Monsieur le Président,
Messieurs les Ambassadeurs,
Mesdames et Messieurs,
Je suis très heureux d'avoir pu répondre à votre invitation. Fidèle à sa tradition, la Revue des Deux Mondes contribue à stimuler le débat sur les grands enjeux actuels. Après son dernier numéro, qui nous offre des regards croisés sur l'Europe et auquel j'ai eu le plaisir de contribuer, vous nous réunissez ce soir autour d'une question qui, à elle seule, résume l'état du monde, à quelques semaines du prochain siècle. Je remercie tout particulièrement Marc Ladreit de Lacharrière, président de la Revue, pour cette initiative.
"L'Union européenne, réponse à la mondialisation?". D'un côté, l'Europe, une vision exaltante devenue, 50 ans après, une réalité, qui détermine nos grands choix politiques et économiques et imprègne notre vie quotidienne. De l'autre, la mondialisation, réalité devenue un concept omniprésent, réalité qui ouvre de nouveaux champs d'opportunités que les chefs d'entreprise, ici présents, connaissent bien. Mais concept qui résume aussi, et nous en sommes tous conscients, les craintes de nombre de nos concitoyens.
Pour vous éviter un suspense excessif, je voudrais d'emblée vous faire part de ma réponse, qui traduit une conviction profonde: oui, l'Union européenne, à condition d'être orientée sur la bonne voie, peut être une réponse à la mondialisation.
Avant d'entrer dans le vif du sujet, il me semble que deux remarques s'imposent pour fixer le cadre de notre réflexion.

[Éléments enregistrés d'une collection]
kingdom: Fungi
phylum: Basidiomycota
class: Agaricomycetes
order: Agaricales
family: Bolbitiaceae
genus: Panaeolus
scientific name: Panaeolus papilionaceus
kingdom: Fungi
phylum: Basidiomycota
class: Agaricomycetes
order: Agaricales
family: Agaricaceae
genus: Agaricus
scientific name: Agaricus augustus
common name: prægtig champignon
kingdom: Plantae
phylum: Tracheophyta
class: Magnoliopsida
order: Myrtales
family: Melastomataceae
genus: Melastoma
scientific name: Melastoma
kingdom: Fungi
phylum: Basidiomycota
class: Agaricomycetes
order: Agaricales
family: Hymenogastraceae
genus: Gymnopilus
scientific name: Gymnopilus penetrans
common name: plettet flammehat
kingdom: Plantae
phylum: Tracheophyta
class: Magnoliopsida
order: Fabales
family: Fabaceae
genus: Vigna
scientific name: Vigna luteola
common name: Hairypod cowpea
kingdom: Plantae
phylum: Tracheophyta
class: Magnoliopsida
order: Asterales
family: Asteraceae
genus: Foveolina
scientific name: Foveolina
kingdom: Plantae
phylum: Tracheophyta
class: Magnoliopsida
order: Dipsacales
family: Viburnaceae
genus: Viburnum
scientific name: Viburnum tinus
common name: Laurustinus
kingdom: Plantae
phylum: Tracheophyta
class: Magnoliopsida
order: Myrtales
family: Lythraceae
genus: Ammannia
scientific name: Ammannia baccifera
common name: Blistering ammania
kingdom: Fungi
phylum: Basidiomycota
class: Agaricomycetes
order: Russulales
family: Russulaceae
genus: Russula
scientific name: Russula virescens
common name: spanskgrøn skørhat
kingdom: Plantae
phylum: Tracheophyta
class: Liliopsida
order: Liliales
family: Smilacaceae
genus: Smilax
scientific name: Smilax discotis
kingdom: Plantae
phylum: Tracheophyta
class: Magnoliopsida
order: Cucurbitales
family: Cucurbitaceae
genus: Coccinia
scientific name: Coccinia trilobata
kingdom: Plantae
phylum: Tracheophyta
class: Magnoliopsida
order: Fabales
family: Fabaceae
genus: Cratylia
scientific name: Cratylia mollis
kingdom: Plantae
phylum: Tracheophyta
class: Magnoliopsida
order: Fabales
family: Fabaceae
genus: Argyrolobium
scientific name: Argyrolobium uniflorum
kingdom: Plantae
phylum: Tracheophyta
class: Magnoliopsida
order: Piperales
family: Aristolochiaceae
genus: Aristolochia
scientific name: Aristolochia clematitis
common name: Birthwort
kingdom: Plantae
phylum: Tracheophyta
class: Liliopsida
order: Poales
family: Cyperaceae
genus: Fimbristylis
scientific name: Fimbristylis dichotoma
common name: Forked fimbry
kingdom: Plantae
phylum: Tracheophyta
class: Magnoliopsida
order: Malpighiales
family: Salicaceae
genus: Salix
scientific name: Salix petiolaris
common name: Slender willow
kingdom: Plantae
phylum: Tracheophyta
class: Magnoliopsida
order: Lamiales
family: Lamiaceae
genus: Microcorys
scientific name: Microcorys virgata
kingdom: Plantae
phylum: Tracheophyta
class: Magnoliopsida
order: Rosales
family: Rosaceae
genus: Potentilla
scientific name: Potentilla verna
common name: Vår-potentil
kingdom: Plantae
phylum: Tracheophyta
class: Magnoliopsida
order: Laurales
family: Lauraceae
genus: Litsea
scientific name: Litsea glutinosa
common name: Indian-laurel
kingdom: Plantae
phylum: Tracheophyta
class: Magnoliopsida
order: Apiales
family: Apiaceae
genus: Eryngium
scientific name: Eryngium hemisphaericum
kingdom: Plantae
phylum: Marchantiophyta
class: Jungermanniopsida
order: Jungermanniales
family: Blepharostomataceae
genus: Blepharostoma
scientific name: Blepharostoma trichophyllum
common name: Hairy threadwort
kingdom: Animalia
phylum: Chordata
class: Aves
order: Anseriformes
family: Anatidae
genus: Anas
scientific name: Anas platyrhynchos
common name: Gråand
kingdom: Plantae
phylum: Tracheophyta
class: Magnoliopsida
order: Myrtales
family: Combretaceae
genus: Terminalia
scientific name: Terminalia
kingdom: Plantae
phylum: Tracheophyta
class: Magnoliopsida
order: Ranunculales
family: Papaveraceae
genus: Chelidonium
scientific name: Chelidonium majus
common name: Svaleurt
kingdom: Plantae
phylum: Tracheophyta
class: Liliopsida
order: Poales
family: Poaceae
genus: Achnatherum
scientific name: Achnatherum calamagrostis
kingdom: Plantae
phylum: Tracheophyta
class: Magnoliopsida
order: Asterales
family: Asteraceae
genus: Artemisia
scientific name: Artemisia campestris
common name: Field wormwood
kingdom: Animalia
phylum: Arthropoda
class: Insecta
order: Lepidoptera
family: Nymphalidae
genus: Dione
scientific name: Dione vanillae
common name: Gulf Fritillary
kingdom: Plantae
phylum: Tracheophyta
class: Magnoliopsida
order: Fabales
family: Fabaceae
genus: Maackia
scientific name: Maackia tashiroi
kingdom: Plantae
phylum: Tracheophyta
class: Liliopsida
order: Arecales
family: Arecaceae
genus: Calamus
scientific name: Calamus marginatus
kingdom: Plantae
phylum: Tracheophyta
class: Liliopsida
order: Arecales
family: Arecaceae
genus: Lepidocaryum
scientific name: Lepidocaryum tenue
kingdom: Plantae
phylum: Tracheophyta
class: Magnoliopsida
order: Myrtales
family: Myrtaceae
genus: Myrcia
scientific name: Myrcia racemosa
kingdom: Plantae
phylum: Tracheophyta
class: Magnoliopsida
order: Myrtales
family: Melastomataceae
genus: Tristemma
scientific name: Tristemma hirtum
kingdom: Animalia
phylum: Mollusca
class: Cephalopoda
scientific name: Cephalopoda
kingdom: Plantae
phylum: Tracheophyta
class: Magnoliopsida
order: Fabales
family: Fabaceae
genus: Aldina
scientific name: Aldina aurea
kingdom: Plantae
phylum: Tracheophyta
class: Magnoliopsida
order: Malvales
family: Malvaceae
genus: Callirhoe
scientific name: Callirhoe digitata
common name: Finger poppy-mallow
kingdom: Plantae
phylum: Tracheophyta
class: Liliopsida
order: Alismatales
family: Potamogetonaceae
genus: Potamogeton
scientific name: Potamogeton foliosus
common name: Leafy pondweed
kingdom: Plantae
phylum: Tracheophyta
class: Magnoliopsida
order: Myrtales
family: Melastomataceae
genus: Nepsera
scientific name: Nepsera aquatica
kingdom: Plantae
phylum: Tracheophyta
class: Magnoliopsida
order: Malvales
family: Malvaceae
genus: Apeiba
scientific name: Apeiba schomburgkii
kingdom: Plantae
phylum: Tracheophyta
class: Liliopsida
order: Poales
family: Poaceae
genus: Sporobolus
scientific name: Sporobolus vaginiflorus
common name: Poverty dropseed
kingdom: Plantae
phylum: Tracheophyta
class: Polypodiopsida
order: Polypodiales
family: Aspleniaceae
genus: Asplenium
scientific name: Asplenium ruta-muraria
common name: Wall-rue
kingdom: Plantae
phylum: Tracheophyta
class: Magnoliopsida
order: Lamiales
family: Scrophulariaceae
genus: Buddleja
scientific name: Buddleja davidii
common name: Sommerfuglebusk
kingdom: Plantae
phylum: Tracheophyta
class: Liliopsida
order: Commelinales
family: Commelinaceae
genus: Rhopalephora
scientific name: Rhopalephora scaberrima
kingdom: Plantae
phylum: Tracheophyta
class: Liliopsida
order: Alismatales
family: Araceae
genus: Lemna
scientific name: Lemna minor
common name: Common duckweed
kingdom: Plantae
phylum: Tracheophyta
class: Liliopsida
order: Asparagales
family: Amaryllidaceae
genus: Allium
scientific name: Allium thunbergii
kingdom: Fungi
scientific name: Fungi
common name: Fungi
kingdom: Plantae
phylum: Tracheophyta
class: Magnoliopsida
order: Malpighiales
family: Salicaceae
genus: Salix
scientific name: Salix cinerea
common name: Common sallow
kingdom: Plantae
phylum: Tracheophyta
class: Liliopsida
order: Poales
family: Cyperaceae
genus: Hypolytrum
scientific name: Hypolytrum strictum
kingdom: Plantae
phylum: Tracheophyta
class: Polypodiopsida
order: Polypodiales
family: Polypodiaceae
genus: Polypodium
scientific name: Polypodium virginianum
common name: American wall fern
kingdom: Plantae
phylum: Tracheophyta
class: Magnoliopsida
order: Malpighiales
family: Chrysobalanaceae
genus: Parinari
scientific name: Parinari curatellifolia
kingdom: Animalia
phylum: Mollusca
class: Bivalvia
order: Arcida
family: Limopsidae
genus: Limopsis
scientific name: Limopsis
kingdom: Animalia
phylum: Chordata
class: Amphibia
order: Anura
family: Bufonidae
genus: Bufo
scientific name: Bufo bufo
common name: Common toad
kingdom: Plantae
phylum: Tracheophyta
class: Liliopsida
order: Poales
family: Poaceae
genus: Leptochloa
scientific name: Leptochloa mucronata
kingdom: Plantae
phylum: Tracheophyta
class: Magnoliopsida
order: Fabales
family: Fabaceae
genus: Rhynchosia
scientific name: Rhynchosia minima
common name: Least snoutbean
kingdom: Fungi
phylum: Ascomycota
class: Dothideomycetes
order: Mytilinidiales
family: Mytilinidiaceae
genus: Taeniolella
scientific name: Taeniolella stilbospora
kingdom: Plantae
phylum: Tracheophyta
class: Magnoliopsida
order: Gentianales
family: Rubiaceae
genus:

**Liste des tâches**
(1) Donnez sous forme de liste JSON de chaînes les lignes des entrées allant du début de celles-ci jusqu'à la ligne contenant « genus: Agaricus », cette dernière incluse. Mettez une chaîne par ligne et omettez les lignes vides.
(2) Prolongez le discours sur l'Union européenne et la mondialisation à partir de l'endroit où il s'arrête.

**Réponses par tâche**
(1)
[
  "kingdom: Fungi",
  "phylum: Basidiomycota",
  "class: Agaricomycetes",
  "order: Agaricales",
  "family: Bolbitiaceae",
  "genus: Panaeolus",
  "scientific name: Panaeolus papilionaceus",
  "kingdom: Fungi",
  "phylum: Basidiomycota",
  "class: Agaricomycetes",
  "order: Agaricales",
  "family: Agaricaceae",
  "genus: Agaricus"
]

(2)
- Tout d'abord, nous devons éviter tout contresens historique. Il ne s'agit pas de procéder à un habillage pour légitimer "ex post" des choix politiques faits dans un autre contexte historique, ou d'imaginer une nouvelle croisade contre la mondialisation, assimilée par certains à l'américanisation du monde, pour regonfler une Europe en mal d'inspiration.
Certes, la naissance des Communautés européennes s'est située à la veille du grand mouvement d'ouverture internationale et de modernisation économique des années soixante. Pourtant, elle portait en elle-même, déjà, l'idée très contemporaine du régionalisme ouvert, à l'origine même de la mondialisation. D'ailleurs, si l'Union européenne est la construction régionale la plus précoce, elle est aussi aujourd'hui la plus achevée. C'est bien après qu'ont émergé dans le monde d'autres ensembles régionaux, qui n'ont d'ailleurs jamais atteint notre degré d'intégration. Au fil de ces 40 dernières années, l'histoire économique nous montre ainsi une Europe apportant sa contribution active et originale à l'édification d'un monde global.
C'est pourquoi il existe de fait une forte dynamique liant ces deux évolutions. De nombreuses études d'opinion mettent en évidence le fait que l'Europe est vue d'abord à travers le prisme de la mondialisation. Pour certains, et notamment pour les souverainistes, c'est son vecteur, sa courroie de transmission pour remettre en cause les équilibres nationaux, une lame de fond affectant notre identité. Pour d'autres, dont je suis, l'Europe, c'est, au contraire, la bonne réponse à la mondialisation, permettant d'agir à une échelle pertinente.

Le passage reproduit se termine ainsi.